* start DATA LISTING *

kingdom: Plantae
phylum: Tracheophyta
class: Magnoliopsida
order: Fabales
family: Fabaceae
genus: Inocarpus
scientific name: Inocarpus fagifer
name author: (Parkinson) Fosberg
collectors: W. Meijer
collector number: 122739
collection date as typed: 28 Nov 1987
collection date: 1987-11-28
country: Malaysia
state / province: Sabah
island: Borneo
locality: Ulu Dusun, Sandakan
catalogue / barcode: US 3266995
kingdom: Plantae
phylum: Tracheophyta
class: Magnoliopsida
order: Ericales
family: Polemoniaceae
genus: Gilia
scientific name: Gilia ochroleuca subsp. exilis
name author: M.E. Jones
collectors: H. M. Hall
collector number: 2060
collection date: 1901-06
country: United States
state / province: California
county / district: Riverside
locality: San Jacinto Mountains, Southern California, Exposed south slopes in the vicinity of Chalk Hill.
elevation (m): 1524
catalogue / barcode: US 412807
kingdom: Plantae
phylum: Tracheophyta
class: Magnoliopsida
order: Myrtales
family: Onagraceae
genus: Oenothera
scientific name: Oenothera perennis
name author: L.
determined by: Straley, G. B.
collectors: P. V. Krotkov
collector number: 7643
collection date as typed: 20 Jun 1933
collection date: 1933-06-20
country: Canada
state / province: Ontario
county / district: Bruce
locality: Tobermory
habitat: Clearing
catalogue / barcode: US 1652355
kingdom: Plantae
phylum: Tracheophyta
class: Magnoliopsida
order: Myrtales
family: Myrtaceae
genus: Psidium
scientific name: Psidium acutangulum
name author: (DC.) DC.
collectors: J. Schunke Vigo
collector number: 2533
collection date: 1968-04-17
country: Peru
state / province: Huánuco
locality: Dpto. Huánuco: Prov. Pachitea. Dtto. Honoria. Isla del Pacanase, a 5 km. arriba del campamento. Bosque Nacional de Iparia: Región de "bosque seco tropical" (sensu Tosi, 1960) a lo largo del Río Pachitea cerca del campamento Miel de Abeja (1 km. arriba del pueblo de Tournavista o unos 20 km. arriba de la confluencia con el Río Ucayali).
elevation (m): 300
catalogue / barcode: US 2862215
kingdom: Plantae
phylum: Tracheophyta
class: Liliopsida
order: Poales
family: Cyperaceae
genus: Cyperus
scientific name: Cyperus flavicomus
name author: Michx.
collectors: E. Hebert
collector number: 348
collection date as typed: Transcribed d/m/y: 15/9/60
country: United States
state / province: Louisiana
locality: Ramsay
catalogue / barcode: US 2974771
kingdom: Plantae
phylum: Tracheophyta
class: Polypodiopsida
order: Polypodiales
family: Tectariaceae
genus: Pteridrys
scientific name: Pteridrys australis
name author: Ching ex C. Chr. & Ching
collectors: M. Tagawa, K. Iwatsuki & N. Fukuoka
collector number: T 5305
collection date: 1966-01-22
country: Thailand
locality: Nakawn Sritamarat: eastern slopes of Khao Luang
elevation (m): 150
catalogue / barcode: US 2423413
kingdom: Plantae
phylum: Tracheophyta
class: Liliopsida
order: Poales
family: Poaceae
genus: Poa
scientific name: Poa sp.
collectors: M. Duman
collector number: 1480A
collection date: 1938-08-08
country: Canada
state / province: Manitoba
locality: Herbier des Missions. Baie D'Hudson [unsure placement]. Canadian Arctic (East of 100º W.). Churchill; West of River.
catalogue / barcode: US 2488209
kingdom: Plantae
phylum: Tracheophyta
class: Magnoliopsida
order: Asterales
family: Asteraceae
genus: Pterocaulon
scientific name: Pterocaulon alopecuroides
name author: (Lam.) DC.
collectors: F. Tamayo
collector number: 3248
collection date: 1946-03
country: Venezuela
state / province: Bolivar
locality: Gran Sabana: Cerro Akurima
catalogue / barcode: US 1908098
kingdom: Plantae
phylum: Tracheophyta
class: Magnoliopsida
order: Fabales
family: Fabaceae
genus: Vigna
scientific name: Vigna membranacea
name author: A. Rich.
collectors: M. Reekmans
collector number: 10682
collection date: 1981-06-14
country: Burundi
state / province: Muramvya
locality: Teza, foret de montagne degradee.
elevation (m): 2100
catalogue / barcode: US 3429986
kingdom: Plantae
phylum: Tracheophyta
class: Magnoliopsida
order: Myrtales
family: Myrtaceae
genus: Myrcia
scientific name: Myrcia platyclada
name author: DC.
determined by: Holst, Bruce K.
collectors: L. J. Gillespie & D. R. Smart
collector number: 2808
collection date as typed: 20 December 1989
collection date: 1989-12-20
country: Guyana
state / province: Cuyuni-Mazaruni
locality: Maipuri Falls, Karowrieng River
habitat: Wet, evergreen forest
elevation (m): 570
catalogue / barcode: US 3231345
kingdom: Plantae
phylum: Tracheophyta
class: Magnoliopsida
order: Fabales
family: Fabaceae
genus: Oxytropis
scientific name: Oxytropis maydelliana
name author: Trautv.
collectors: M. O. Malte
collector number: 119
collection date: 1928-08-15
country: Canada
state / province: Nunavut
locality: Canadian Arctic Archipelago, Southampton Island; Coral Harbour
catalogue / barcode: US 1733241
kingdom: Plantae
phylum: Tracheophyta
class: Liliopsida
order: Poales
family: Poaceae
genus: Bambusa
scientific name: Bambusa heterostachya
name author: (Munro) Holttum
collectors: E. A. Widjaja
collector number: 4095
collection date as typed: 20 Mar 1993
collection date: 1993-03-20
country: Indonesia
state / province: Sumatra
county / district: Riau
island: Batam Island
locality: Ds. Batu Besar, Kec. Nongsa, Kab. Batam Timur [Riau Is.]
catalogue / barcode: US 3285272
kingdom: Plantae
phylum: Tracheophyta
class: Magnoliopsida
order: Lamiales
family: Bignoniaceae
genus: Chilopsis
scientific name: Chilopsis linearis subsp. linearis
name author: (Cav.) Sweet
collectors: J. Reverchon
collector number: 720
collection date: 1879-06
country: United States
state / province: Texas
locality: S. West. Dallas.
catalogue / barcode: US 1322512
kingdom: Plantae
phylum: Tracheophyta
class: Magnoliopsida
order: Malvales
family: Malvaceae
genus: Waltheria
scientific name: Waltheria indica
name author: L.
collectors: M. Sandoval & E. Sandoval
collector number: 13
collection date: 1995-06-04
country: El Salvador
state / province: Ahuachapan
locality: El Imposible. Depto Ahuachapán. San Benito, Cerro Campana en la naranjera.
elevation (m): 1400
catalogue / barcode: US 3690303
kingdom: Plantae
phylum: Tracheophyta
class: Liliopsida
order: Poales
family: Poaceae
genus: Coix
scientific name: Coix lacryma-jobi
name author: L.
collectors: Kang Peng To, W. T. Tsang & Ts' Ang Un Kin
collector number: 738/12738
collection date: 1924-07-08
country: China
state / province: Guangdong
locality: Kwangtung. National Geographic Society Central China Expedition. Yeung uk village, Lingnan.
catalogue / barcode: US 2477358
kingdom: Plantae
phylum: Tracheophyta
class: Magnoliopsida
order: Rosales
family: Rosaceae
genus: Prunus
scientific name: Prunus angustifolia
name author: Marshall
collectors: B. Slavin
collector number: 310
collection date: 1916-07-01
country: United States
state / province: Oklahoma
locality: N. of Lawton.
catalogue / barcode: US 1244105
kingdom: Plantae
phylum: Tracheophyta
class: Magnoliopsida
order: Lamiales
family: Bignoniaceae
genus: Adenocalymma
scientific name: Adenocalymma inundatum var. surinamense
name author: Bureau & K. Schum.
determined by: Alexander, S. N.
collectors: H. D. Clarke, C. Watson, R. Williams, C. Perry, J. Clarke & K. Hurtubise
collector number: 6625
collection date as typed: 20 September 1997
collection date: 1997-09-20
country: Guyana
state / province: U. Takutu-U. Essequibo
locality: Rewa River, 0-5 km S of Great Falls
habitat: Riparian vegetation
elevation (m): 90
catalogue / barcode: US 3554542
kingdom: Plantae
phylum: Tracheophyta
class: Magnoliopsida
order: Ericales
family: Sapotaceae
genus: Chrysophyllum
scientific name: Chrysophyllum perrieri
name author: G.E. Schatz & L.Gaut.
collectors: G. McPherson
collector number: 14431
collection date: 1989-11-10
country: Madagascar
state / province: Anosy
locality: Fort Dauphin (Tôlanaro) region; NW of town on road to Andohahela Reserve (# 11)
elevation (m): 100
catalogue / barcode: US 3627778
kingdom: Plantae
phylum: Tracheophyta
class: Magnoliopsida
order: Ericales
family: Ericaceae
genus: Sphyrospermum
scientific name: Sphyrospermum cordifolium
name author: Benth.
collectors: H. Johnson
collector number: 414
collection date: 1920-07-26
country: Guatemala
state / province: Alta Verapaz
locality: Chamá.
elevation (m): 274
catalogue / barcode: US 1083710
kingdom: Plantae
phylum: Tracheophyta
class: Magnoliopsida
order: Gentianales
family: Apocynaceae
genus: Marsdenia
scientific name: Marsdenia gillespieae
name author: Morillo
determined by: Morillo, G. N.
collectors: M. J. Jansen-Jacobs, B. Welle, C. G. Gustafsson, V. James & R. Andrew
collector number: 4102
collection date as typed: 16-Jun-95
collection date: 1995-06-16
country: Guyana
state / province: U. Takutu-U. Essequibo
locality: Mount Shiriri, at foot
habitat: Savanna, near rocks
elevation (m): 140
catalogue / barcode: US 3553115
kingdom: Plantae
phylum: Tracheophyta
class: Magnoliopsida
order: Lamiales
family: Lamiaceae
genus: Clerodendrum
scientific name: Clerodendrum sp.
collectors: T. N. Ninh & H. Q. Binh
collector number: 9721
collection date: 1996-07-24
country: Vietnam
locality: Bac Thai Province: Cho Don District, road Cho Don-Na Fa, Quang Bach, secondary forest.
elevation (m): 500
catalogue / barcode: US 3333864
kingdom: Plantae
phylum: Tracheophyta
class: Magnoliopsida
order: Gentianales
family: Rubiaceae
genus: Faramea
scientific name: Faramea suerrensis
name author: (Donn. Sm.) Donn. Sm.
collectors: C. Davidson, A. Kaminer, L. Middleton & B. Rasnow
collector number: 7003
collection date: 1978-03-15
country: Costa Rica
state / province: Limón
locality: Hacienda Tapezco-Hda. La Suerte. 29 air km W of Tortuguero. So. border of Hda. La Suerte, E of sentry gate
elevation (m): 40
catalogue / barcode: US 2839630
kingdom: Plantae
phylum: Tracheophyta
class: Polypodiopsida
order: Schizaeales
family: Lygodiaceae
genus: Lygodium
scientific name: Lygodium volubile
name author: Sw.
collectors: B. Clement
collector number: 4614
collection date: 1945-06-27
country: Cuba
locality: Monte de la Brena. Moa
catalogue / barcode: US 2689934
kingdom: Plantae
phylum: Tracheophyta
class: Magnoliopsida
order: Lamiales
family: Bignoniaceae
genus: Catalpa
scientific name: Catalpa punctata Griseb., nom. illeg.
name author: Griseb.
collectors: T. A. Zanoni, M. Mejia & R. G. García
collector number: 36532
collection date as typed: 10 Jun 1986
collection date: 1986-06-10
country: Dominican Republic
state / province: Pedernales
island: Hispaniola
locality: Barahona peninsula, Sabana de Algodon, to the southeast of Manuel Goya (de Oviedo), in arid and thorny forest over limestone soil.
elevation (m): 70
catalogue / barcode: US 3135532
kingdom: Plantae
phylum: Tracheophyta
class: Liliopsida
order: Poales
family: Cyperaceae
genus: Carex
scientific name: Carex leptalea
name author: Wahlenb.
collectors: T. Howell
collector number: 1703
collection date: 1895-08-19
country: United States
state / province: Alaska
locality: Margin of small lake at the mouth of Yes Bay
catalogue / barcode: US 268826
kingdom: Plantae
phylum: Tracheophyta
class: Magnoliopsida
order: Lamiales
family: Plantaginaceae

* end DATA LISTING *

* _WHAT TO PRODUCE_:
Please retype the lines from the line with "collectors: Kang Peng" up to and including the line with "locality: Kwangtung. National".

* _WRITTEN RESPONSE_:
collectors: Kang Peng To, W. T. Tsang & Ts' Ang Un Kin
collector number: 738/12738
collection date: 1924-07-08
country: China
state / province: Guangdong
locality: Kwangtung. National Geographic Society Central China Expedition. Yeung uk village, Lingnan.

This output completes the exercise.